# Text section:
A few months ago, the ICO received a Freedom of Information request on What Do They Know from a ‘Dwayne Dibbley’, asking interesting questions about the recruitment of Ellis Parry to the post of ICO Data Ethics Adviser. As soon as the post was announced, I was interested in how it came about because in my opinion, the ICO has no business creating a wholly optional job like this at a time when it has admitted that the regular work of the office has already been affected by luxury items like the Cambridge Analytica ‘investigation’. The hallmark of Elizabeth Denham’s tenure has been vanity projects and headline-chasing at the expense of the day job, and this seemed to be the pinnacle of her approach. I was, therefore, interested to see what Mr Dibbley’s request revealed.
I knew there was a problem. I didn’t recognise the name, but it didn’t ring true. I could tell it was made up, and so could the ICO (Dwayne Dibbley transpires to be a character in Red Dwarf). Shortly after, they asked for proof of Mr Dibbley’s ID and the request went dead. Technically, the request was not valid, but still, I found their approach annoying. In the same rough period, the ICO accepted FOIs from WDTK applicants as diverse as ‘dan74’, ‘John Smith, ’Tilly P’, ’navartne’ and ‘Gogos’. It might just be the ICO dodging a request because they could, but equally, it might be that they had something to hide.
I decided to make Dibbley’s request myself, explicitly referring to the previous refusal, but adding a question about why they blocked the request, and who decided to do it. Conveniently, they claimed to hold no information about that. However, I received a detailed bundle of correspondence, tracking the post from the development of the job description all the way until the successful recruitment of Mr Parry, and the writing of a blog which was published in the name of the Executive Director for Technology Policy and Innovation Simon McDougall, but which was actually written by the ‘Group Manager, Speechwriting and External Comms’.

# Stored data:
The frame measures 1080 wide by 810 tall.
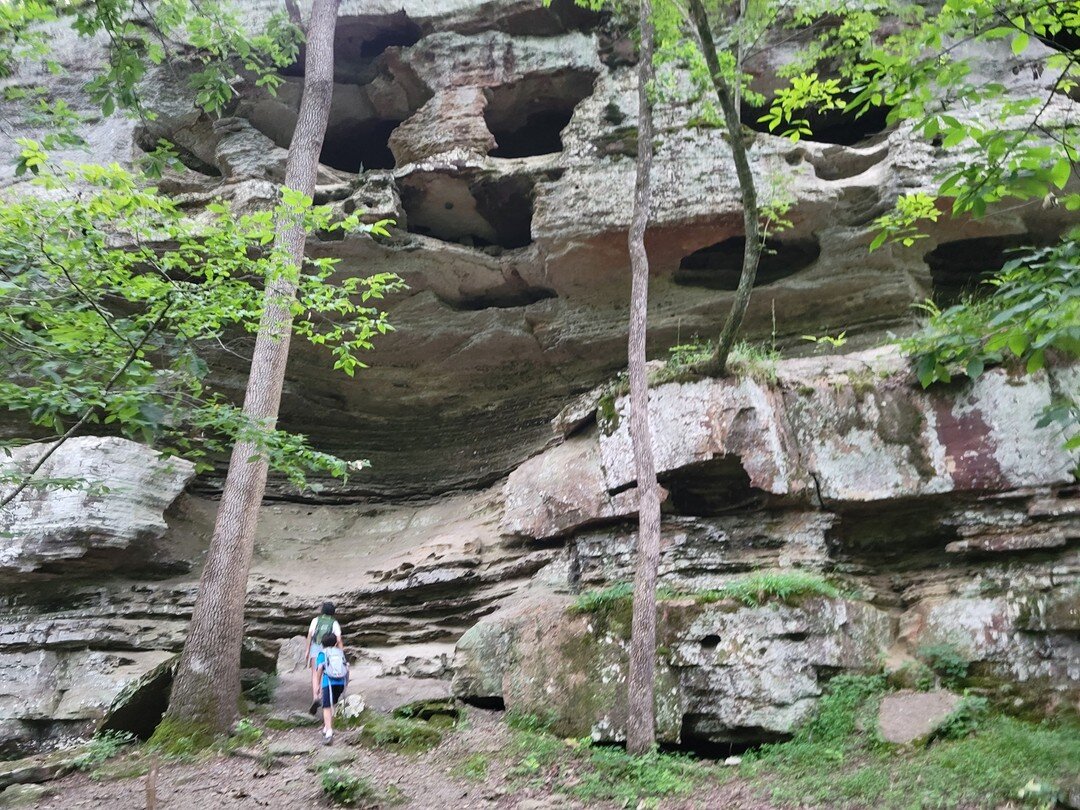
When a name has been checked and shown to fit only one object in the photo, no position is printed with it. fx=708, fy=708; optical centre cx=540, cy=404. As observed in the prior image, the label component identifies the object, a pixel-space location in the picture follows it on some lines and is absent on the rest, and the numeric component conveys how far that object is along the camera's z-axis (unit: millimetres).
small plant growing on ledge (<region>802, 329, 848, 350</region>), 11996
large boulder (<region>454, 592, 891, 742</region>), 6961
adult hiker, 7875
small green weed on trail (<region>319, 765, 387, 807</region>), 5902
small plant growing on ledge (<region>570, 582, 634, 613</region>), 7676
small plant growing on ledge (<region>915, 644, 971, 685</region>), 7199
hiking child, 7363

...

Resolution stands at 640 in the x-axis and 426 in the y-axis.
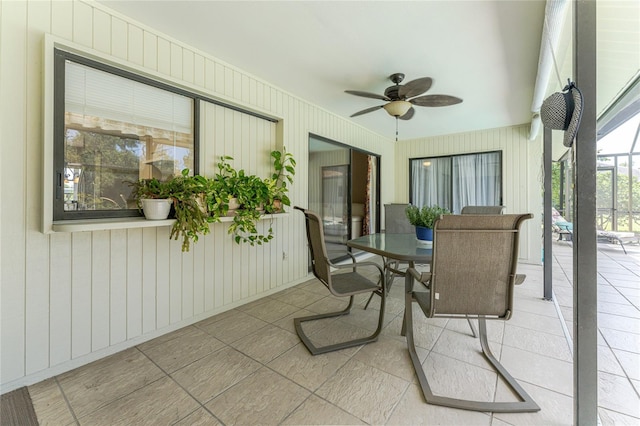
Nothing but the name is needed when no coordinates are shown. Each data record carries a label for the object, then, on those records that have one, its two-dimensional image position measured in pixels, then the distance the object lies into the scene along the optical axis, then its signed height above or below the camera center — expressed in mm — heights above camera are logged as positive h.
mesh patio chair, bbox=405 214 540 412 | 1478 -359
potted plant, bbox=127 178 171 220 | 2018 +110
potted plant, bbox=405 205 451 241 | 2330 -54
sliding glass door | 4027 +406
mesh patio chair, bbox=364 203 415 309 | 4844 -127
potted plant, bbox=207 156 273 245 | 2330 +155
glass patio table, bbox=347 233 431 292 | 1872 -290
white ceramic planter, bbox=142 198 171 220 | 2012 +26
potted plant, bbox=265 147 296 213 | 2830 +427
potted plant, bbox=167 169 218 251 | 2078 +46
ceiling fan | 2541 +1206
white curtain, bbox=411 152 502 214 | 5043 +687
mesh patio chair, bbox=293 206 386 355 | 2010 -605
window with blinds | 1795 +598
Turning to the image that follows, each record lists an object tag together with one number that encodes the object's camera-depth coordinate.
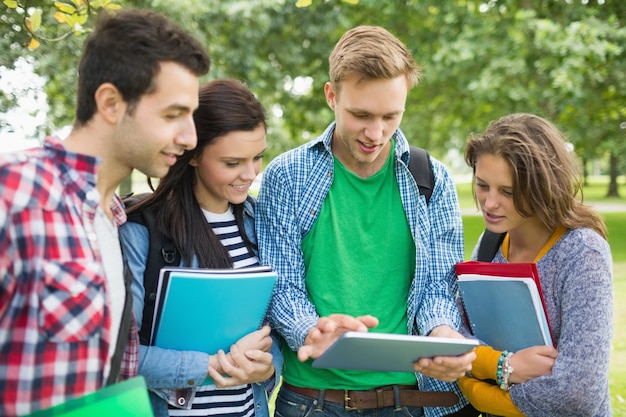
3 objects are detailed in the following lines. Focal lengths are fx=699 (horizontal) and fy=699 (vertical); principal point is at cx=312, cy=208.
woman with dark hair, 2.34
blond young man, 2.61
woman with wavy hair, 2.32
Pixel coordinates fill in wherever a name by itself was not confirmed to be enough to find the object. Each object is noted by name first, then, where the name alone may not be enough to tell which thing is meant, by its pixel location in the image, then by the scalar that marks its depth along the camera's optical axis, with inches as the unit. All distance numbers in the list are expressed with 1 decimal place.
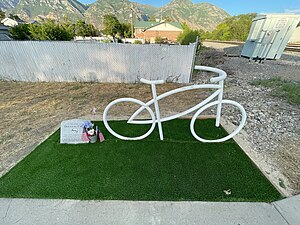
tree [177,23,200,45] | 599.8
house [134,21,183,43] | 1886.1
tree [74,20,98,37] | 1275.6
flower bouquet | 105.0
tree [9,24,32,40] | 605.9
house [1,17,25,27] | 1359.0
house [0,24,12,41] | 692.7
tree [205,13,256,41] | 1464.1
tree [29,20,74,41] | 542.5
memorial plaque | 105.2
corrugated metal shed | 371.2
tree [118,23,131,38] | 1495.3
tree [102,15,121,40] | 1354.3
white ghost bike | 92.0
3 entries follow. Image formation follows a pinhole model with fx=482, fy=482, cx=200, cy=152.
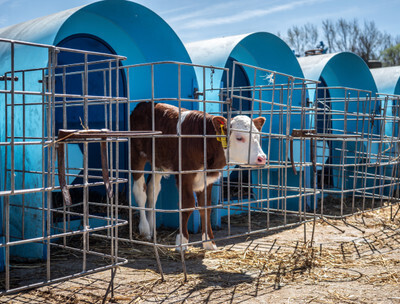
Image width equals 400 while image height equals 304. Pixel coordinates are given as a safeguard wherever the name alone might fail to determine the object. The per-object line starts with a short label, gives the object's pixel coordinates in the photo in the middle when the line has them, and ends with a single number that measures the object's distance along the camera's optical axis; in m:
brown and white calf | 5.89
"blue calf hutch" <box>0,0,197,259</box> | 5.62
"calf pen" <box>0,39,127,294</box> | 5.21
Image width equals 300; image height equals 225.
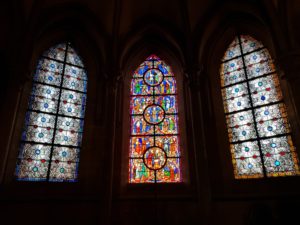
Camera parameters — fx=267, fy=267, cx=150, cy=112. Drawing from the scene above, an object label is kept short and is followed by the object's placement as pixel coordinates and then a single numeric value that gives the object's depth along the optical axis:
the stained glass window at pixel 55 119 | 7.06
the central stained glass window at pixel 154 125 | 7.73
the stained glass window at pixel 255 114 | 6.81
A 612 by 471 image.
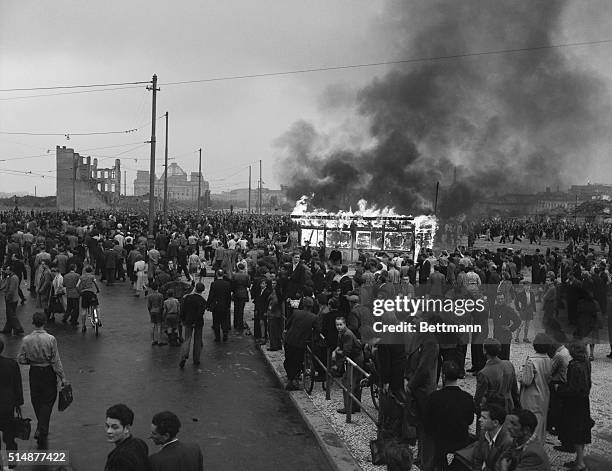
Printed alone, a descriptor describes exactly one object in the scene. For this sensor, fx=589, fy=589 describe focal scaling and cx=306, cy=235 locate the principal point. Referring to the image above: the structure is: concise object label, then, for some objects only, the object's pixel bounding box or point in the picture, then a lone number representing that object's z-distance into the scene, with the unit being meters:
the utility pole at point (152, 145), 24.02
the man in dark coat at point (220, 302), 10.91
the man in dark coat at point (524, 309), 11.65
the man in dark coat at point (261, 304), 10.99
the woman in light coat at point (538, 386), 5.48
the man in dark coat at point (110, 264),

# What is expected:
Reproduce the ICO passage word for word, starting at the words "A few months" and stopping after "Dibbley’s request revealed.". The stored data is material kept apart from the ICO passage.

# Written response:
A few months ago, the ICO received a Freedom of Information request on What Do They Know from a ‘Dwayne Dibbley’, asking interesting questions about the recruitment of Ellis Parry to the post of ICO Data Ethics Adviser. As soon as the post was announced, I was interested in how it came about because in my opinion, the ICO has no business creating a wholly optional job like this at a time when it has admitted that the regular work of the office has already been affected by luxury items like the Cambridge Analytica ‘investigation’. The hallmark of Elizabeth Denham’s tenure has been vanity projects and headline-chasing at the expense of the day job, and this seemed to be the pinnacle of her approach. I was, therefore, interested to see what Mr Dibbley’s request revealed.